12. The metamorphoses of insects are in some important respects paralleled by those of the Amphibia. The case of pædogenesis of Chironomus affords a parallel with that of the Siredon, or larva of Amblystoma. Also the organs and appendages of the insects, such as caterpillars, are present, just as the skeleton and other organs of the tadpole are the homologues of those of the adult, although these parts undergo a profound modification, and new structures are added. (See the discussion of this point by Miall, and by Hyatt and Arms.)
Theoretical conclusions; Causes of metamorphosis.—It results from a review of the known facts, together with reasonable inductions from such facts, that so far from opposing the theory of descent, the facts of metamorphosis, and particularly of hypermetamorphosis, seem to afford solid foundation for the theory. While natural selection was not the initiative cause, it plays a part as one of several factors; but the fundamental causes are the same as those which have controlled the origin of species and of the larger groups of animals in general. Owing to the struggle for existence, due to overcrowding, the early insects were forced to take to the air, acquiring wings to enable them to avoid the attacks of creeping and running insects. In the end the insects became, owing to this acquisition of wings, and afterwards to the establishment of a complicated metamorphosis, numerically the most successful type of life in existence, the number of species, extinct and living, mounting into the millions.

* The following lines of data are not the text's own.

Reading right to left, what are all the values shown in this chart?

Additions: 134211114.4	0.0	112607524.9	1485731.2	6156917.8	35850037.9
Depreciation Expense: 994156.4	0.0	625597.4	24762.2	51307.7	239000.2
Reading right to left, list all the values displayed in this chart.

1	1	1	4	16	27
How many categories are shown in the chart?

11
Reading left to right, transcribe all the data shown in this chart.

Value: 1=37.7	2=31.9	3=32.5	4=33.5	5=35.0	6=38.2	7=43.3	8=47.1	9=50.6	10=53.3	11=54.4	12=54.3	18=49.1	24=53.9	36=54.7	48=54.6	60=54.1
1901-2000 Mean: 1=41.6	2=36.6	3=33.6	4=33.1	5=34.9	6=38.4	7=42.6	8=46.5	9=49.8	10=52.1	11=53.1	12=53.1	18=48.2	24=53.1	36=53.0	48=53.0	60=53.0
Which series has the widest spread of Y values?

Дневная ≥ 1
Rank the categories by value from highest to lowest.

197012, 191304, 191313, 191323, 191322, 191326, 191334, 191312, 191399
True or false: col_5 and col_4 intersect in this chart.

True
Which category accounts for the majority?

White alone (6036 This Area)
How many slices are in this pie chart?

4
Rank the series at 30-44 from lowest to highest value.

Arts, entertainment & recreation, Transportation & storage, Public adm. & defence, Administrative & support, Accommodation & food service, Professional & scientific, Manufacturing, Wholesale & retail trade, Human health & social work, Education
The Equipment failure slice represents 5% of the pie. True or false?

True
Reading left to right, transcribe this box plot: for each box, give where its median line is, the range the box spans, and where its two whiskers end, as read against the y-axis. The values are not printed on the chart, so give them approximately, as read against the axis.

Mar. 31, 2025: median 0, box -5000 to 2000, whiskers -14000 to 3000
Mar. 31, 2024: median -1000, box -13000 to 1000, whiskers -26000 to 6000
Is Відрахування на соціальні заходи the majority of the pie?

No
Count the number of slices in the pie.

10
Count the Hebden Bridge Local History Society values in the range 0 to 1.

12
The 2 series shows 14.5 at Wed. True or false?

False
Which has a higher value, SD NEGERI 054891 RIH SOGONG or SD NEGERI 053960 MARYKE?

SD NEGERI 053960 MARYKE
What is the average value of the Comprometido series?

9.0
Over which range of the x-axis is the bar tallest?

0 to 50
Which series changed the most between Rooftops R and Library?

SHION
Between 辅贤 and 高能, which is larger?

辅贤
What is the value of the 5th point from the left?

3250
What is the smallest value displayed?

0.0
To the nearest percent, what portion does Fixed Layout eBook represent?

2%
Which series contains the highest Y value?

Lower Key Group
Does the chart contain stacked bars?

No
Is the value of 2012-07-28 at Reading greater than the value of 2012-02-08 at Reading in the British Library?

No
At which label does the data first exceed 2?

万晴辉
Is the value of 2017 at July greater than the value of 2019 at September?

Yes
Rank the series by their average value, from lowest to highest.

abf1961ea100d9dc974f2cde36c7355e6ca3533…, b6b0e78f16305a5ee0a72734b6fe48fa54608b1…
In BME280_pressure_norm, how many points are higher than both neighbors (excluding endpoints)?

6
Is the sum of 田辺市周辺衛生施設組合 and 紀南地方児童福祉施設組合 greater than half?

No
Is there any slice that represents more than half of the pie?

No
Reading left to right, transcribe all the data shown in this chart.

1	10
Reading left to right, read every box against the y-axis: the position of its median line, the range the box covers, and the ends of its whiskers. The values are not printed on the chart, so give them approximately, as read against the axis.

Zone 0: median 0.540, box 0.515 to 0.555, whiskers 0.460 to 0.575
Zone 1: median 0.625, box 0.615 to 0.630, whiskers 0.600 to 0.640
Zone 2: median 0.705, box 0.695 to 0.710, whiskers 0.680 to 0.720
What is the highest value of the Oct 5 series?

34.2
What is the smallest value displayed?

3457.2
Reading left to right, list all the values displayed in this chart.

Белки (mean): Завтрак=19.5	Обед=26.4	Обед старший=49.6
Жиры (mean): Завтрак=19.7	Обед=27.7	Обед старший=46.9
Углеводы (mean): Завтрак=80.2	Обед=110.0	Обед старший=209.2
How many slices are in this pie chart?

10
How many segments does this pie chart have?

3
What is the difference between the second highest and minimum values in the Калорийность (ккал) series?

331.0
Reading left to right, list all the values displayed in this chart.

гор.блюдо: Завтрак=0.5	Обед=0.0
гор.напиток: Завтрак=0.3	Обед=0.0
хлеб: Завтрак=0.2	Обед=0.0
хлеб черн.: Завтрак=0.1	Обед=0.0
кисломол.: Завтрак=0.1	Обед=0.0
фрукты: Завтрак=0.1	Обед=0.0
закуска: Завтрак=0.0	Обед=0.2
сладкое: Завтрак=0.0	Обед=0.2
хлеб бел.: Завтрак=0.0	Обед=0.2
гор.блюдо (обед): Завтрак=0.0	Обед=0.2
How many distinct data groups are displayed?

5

All aquatic insects are evidently the descendants of terrestrial forms, and the numberless contrivances and temporary larval organs, particularly of dipterous larvæ, are evidently adaptations to the needs of the insect during its aquatic life, and which are cast aside when the creature passes to a different medium. The sudden or tachygenic appearance of temporary structures, such as hatching spines, various setæ, spines, respiratory organs, so characteristic of dipterous larvæ, and of the protective colors and markings of caterpillars, and which are discarded at pupation, or imagination, are evidently due to the action of stimuli from without, to the primary neolamarckian factors, the characters proper to each larval stadium, and to the pupal and imaginal stadia,—characters probably acquired during the lifetime of the individual,—becoming finally fixed by homochronous heredity.